Oğuz, Taşoz adasının 110 km çevresine yayılan doğal güzellikleriyle öne çıkan bir ada olduğunu belirtti. Sahile yakın bir bölgede bulunan Marble Beach sahilinde yaptığı gözlemler sonucunda, adanın Türk işletmeciler tarafından işletildiğini fark etti. Türkiye’de benzer bir projeyi neden gerçekleştirmediği sorusuna yanıt arayan Oğuz, Türkiye’deki çeşitli kısıtlamalardan bahsederek özellikle zeytin kanununu örnek gösterdi. Turizm bölgelerinde madencilik faaliyetine izin verilmediğini ve doğayı koruma prensiplerinin öne çıktığını ifade etti.

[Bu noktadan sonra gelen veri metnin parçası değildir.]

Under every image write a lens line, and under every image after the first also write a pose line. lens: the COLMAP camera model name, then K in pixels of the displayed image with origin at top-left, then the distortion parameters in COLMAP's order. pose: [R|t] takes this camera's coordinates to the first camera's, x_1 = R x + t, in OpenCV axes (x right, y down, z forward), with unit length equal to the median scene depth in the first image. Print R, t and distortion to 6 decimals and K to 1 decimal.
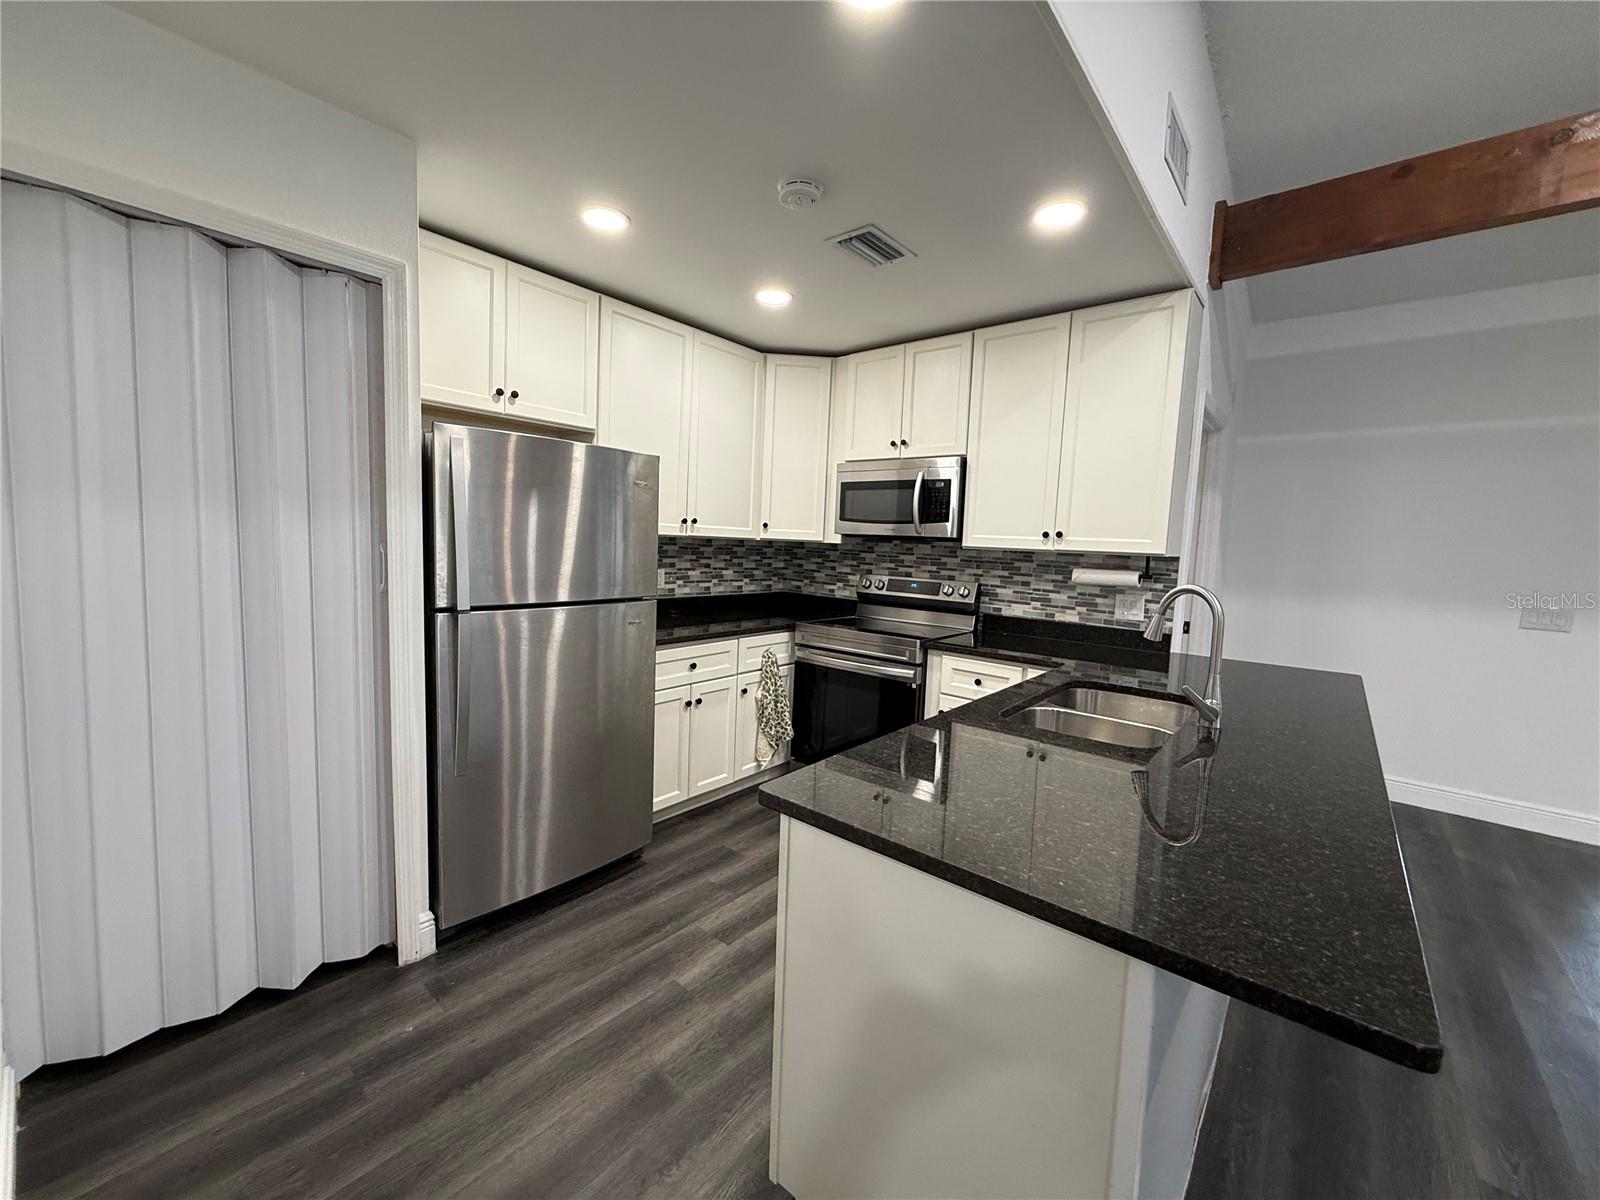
lens RADIAL K [[639.2, 0, 800.0], [0, 639.2, 600.0], [0, 0, 1]] dist [-0.001802, -0.000087]
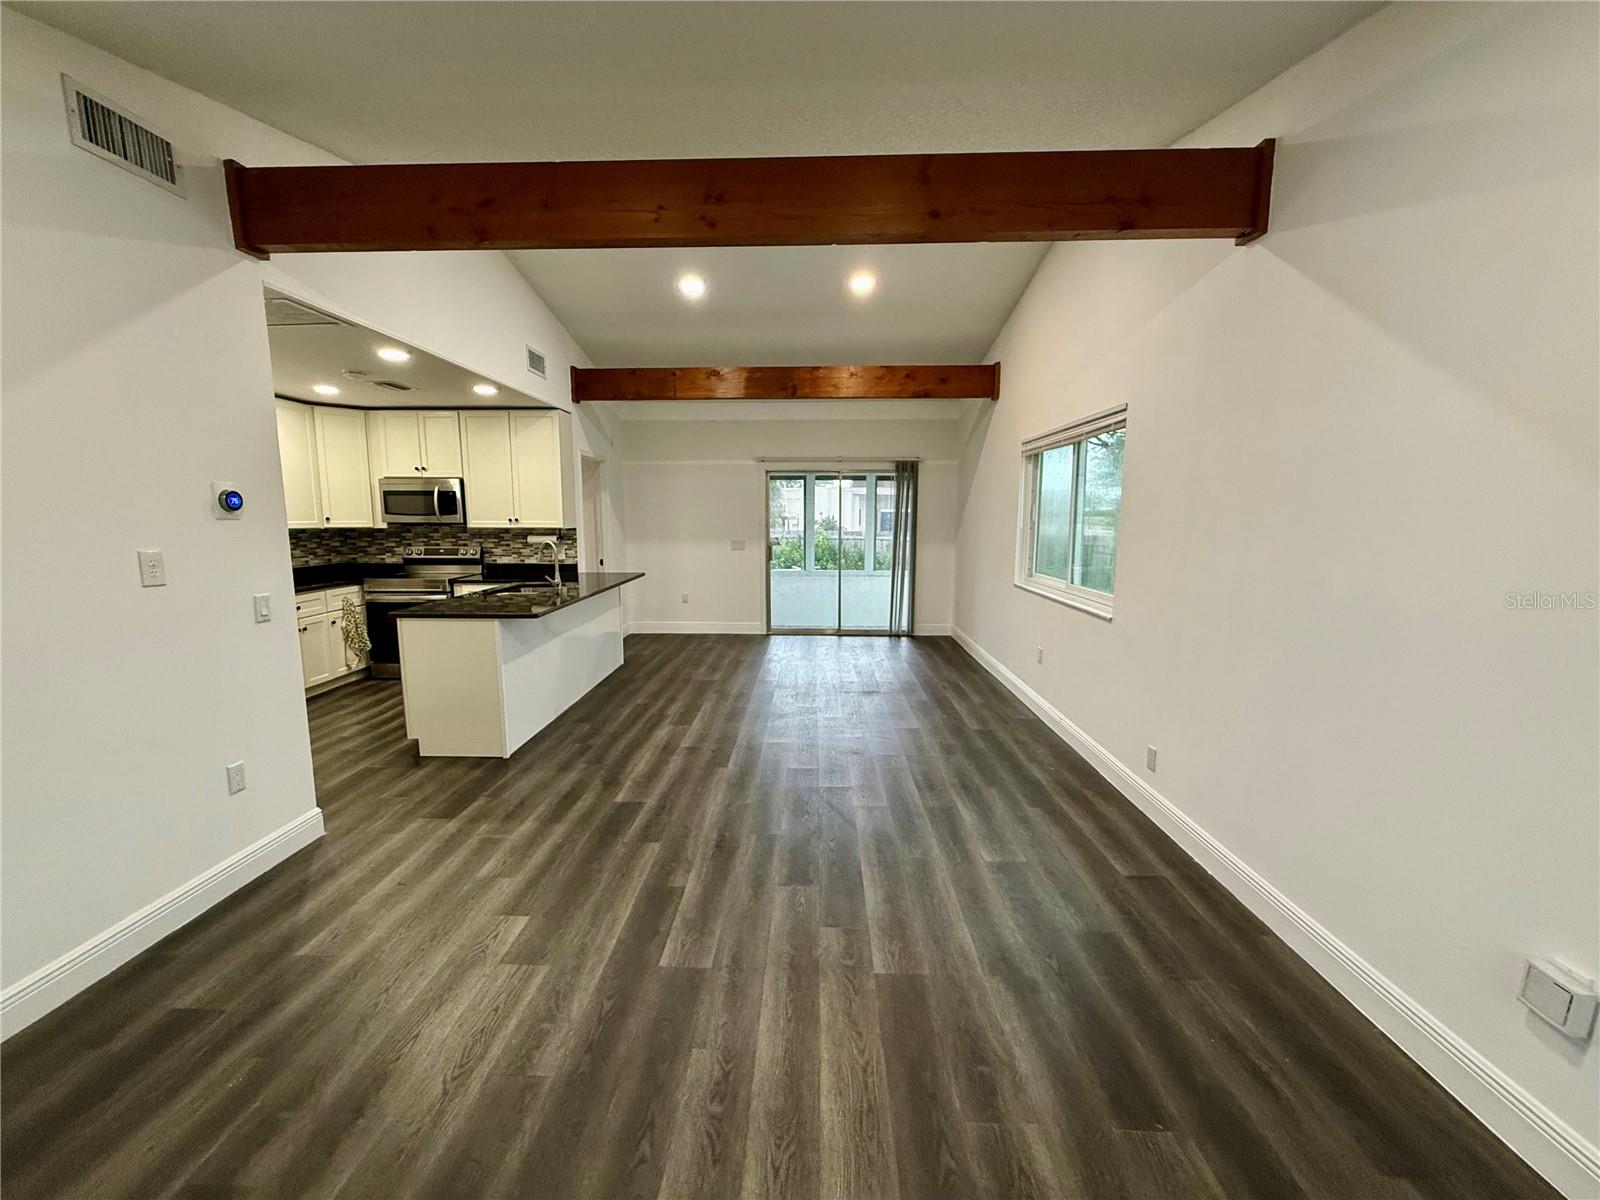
lens RADIAL K [[639.2, 0, 800.0], [0, 639.2, 600.0], [0, 0, 1]] dist [-0.001802, -0.000087]
pose [[0.782387, -0.121054, 0.610915, -0.138073], [0.085742, 0.992524, 0.086863, 0.043253], [-0.616863, -0.015579, 0.786917, -0.982353]]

Oğuz, Marble Beach’te çektiği bir fotoğraf üzerinden, ormanın içinden çıkarılan beyaz mermerin, zeytin ağaçları ve kumsalın bir araya geldiği ilginç bir manzarayı aktardı. Adadaki bir yatırımcı ile yapılan görüşmede, adanın 500 milyon dolarlık gelirinin turizmden elde edildiğini vurguladı.
Oğuz, çevrecilik anlayışının Yunanistan’da farklı algılandığını ve Türkiye’de benzer bir yaklaşımın nasıl sonuçlar doğuracağını düşündüğünü ifade etti. Yeterli denetim olmadan yapılan madencilik faaliyetlerinin çevreye zarar verebileceği konusundaki endişeleri paylaştı. Ayrıca, madencilerin çevre konusundaki endişelerini iletmek üzere TEMA ile görüşmek istediklerini ancak taleplerinin reddedildiğini belirterek, bu durumu çevre koruma ile madencilik arasındaki çelişki olarak değerlendirdi.
Oğuz, “Her türlü maden altımızda olsun ama hiçbir madenin çalışmasına izin vermeyelim” şeklindeki tutumun çevre konusundaki cehaletin bir yansıması olduğunu ve Türkiye’de çevre gerekçesiyle engellenen fırsatların da söylemlerinin olduğunu ifade etti.